If you just want to use a pangeo binderhub the same way that you’re using mybinder.org you only need to change the first part of the URL.

For example to run on Google:
https://binder.pangeo.io/v2/gh/Williams-OBGC-Lab/OCG_Saildrone/HEAD

Or run on AWS:
https://aws-uswest2-binder.pangeo.io/v2/gh/Williams-OBGC-Lab/OCG_Saildrone/HEAD

Thanks for the reply, @scottyhq! That makes sense. I am not using any cloud data in that notebook at the moment, but plan to. I think the main reason Chelle suggested I switched was for the longer timeout period and more memory. Does this “non-cloud” Pangeo Binderhub have those traits?

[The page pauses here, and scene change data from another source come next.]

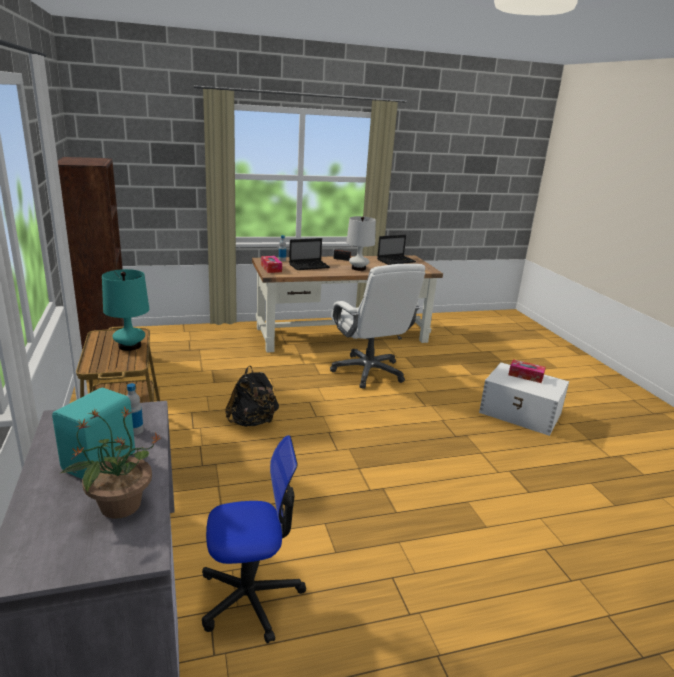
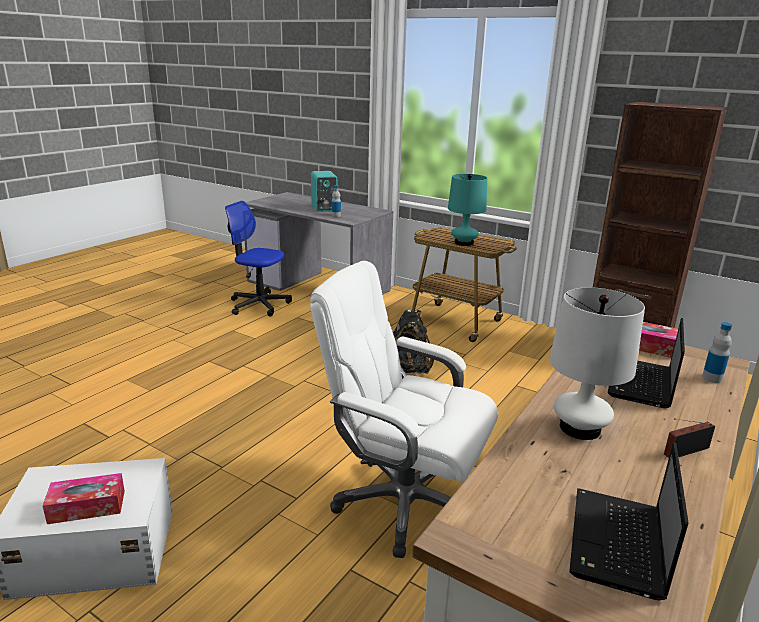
camera: 140 degrees right, 0 degrees up
potted plant [61,407,161,519] -> none
office chair [202,435,306,644] -> office chair turned 75 degrees clockwise [225,201,292,317]

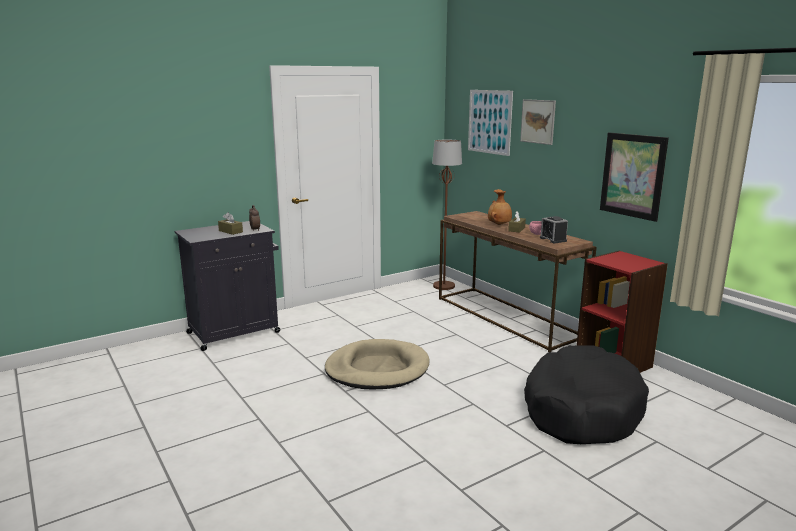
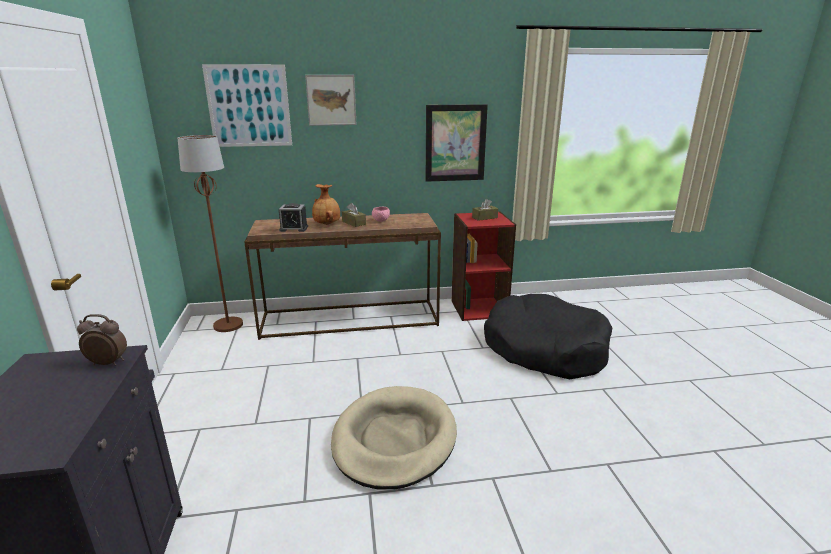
camera: 65 degrees left, 5 degrees up
brown tissue box [218,212,243,235] -> brown tissue box moved to [472,199,498,221]
alarm clock [540,216,568,243] -> alarm clock moved to [279,203,308,232]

I’ve gone ahead and switched to https://binder.pangeo.io/v2/gh/Williams-OBGC-Lab/OCG_Saildrone/HEAD but am now getting a different error during the Binder build:
Pip subprocess error: ERROR: Package 'xarray' requires a different Python: 3.6.11 not in '>=3.7'

CondaEnvException: Pip failed

How should I go about resolving that? Thanks again for your help!

The question of comparing binderhubs comes up a lot, so I made a little table:

Note that mybinder.org can send you to 1 of 3 cloud providers or you can use a prefix to use a specific service provider:

BinderHub vCPU RAM (GB) Cloud provider Max Session (hr) Dask-gateway
binder.pangeo.io 4 8 Google us-central1 3 yes
aws-uswest2-binder.pangeo.io 4 8 AWS us-west-2 3 yes
- - - - - -
gke.mybinder.org 1 2 Google us-central1 6 no
ovh.mybinder.org 1 2 OVH ? ? no
gesis.mybinder.org 2 8 Custom Server 6 no

On a JupyterHub / BinderHub you can get limits running this command:
printenv | grep LIMIT

Time limits are harder to find. If the binderhub repository is public you can look at the values.yml configuration file

CondaEnvException: Pip failed ERROR: Package ‘xarray’ requires a different Python: 3.6.11 not in ‘>=3.7’

This is an issue with versions in your environment.yml (the error message suggests you have pinned Python=3.6, but some of your packages require Python>=3.7). This unfortunately is quite common when only some packages are pinned, and new releases of unpinned packages lead to incompatible version requirements. Here is a nice blog post on the topic Managing dependencies for reproducible (scientific) software | Noah D. Brenowitz

2 Likes

I got it working, thanks for your help!